Wednesday, May 23, 2012

Very very interesting.

This looks amazing.



I still mourn SGU, but I understand why the Syfy network wanted to replace expensive properties they didn't own with ones they do.

5 comments:

Wendy Wagner; said...

I hope it doesn't take them long to need some tie-in fiction!

Michael said...

As someone who made the choice to abandon video game development in order to make more time for writing, I am intrigued by this.

I got into creating video games as 'The Story Guy' but wound up a game play designer on an Unreal 2k3 mod that never saw the light of day. My old partners still try to rope me in from time to time, but I always beg off claiming that my writing consumes all my free time.

Needless to say, I admire the creators of this show for making both the story and the game happen.

Thank you, Lou for once again bringing 'the cool' to my attention.

Lou Anders said...

Wendy - yeah, I was thinking that that was the third, missing, component. And since they have set game and show in separate cities, there's no reason the novels couldn't occur in a third, the comics in a fourth, etc... I also like how it looks like Firefly meets Halo - combining two-loyalty engendering properties from two different mediums into one for both. Smart.
Michael - interesting arc. Why does it have to be either/or?

Michael said...

I don't suppose it does (have to be 'either/or') but my free time is pretty limited. The reason the game failed was due to a combination of over ambitious engineering under ambitious volunteers. We had a great design (humility aside) team, a great programming team, but we lacked modelers and animators. I started to learn to model and animate, but there is so much that goes into that kind of content creation. As our project took longer and longer, technology moved past us, and by the time the Unreal 3 engine came out, the team was pretty much dust.

I earn my living as an IT Manager. I regularly deploy new technologies and new software, but it takes many hours and many team members. These guys are getting paid full time salaries to do this work. Game modders do all their work for free.

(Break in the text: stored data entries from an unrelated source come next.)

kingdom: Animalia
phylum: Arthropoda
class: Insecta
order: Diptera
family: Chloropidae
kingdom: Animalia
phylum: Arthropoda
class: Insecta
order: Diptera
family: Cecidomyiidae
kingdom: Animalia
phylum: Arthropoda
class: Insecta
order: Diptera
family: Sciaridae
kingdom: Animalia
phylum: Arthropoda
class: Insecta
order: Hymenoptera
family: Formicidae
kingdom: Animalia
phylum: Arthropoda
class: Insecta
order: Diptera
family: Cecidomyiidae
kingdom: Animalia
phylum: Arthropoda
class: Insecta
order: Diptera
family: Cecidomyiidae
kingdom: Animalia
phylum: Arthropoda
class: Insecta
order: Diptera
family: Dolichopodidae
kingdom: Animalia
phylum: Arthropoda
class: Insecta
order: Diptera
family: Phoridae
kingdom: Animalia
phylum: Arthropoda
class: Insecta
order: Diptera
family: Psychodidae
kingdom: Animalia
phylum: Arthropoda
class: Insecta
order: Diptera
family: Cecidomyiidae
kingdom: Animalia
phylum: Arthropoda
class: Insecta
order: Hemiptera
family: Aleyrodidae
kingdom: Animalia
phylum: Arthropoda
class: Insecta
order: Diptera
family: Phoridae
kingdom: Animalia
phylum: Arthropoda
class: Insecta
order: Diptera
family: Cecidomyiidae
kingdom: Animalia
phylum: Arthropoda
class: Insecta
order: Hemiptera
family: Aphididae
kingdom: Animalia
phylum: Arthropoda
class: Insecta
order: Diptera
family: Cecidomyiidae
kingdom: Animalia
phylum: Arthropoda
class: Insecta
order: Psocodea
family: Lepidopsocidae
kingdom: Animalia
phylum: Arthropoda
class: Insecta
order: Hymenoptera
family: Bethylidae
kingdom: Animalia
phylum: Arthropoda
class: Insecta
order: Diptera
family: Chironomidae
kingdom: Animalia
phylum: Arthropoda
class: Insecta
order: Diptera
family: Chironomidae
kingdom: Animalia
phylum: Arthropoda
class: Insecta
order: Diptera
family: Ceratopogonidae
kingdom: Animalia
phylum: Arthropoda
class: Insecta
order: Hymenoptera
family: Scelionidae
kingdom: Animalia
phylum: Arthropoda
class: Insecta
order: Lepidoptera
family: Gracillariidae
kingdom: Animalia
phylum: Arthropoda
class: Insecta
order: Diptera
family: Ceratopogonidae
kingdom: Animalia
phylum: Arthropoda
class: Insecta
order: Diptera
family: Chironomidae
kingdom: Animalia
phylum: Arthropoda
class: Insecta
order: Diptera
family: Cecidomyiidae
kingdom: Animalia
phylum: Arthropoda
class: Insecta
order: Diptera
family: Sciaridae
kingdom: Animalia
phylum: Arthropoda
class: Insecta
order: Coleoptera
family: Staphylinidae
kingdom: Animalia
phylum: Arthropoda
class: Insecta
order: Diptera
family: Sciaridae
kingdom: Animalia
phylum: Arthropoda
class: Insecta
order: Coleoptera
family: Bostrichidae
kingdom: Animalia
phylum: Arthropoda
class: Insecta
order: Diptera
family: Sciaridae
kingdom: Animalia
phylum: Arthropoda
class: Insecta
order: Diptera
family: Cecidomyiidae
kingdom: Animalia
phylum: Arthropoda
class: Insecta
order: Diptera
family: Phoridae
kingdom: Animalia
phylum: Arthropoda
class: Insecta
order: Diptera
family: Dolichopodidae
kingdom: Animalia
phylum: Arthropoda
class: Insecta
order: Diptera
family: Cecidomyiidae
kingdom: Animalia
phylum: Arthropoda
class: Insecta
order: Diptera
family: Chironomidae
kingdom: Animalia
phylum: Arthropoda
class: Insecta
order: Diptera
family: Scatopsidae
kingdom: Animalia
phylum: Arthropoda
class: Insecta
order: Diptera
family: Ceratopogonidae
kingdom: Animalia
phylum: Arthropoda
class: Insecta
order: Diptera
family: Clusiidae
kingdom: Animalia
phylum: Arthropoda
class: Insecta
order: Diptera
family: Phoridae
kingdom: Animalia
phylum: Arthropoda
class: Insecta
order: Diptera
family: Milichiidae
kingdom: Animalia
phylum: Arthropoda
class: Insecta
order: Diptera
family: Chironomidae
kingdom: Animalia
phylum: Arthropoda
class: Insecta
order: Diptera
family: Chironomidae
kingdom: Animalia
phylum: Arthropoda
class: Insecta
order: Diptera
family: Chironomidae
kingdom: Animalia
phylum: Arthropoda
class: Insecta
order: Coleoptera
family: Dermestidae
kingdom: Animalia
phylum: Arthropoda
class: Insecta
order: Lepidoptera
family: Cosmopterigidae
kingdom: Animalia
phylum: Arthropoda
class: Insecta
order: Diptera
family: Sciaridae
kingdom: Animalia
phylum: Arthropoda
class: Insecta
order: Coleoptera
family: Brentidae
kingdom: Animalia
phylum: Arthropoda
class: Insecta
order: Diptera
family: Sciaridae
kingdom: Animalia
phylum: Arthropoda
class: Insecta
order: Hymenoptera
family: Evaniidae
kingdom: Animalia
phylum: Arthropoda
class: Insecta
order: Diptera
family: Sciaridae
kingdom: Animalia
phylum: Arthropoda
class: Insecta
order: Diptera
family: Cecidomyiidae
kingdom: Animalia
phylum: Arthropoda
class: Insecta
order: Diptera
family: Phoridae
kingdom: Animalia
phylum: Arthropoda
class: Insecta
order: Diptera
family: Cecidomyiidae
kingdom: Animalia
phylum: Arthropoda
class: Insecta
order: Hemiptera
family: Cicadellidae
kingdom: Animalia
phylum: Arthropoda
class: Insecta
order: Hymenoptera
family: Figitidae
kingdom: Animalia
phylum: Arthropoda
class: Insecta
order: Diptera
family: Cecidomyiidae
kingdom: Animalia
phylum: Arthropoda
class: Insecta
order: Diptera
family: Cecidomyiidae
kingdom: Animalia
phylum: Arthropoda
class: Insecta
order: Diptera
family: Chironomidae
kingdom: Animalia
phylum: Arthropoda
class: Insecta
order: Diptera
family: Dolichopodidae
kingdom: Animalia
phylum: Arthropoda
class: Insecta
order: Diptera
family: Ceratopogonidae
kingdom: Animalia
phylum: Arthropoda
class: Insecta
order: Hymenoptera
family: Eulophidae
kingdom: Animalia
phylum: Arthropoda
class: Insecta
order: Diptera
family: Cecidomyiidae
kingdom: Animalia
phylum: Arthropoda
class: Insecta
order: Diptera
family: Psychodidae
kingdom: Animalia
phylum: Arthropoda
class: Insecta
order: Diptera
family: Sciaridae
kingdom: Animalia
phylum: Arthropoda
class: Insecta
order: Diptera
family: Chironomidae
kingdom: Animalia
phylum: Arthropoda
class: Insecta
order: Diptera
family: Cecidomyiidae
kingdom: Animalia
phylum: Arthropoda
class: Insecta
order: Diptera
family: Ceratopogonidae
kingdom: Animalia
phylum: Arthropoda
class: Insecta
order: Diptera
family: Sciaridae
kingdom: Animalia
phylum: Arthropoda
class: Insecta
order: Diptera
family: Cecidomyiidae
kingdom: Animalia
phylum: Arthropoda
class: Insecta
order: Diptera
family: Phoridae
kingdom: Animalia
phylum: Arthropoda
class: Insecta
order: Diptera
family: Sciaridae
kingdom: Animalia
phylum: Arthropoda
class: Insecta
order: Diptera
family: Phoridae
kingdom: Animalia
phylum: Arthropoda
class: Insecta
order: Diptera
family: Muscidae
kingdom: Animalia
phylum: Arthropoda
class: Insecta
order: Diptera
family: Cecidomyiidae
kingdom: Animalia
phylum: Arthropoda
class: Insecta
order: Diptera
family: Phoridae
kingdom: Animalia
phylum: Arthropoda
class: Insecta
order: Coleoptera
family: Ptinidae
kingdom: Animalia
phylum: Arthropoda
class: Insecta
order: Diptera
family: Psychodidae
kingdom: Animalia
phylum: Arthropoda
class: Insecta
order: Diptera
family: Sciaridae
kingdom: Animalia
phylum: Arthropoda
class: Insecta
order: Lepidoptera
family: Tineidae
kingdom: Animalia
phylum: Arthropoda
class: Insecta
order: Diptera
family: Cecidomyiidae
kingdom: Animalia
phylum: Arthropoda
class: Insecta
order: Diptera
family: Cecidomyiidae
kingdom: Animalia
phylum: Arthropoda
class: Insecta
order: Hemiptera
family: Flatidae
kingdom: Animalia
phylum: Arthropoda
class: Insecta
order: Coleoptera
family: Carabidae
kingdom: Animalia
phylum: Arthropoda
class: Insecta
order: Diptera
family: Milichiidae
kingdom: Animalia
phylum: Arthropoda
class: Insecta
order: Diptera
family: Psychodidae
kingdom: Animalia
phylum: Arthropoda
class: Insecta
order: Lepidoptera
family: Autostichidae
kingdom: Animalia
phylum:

What I like about writing is that, aside for the need of alpha and beta readers, I can do it all on my own without having to recruit team members to help me do the things I don't know how to do, or don't have the time to do.

Seeing it here on paper (electronic paper anyway) makes the whole thing sound like a big whiny excuse, but there you have it.

Lou Anders said...

No, that's for the detail. Appreciated. Excuse my quick reply. Trying to get a contract out in the last 15 minutes of my day.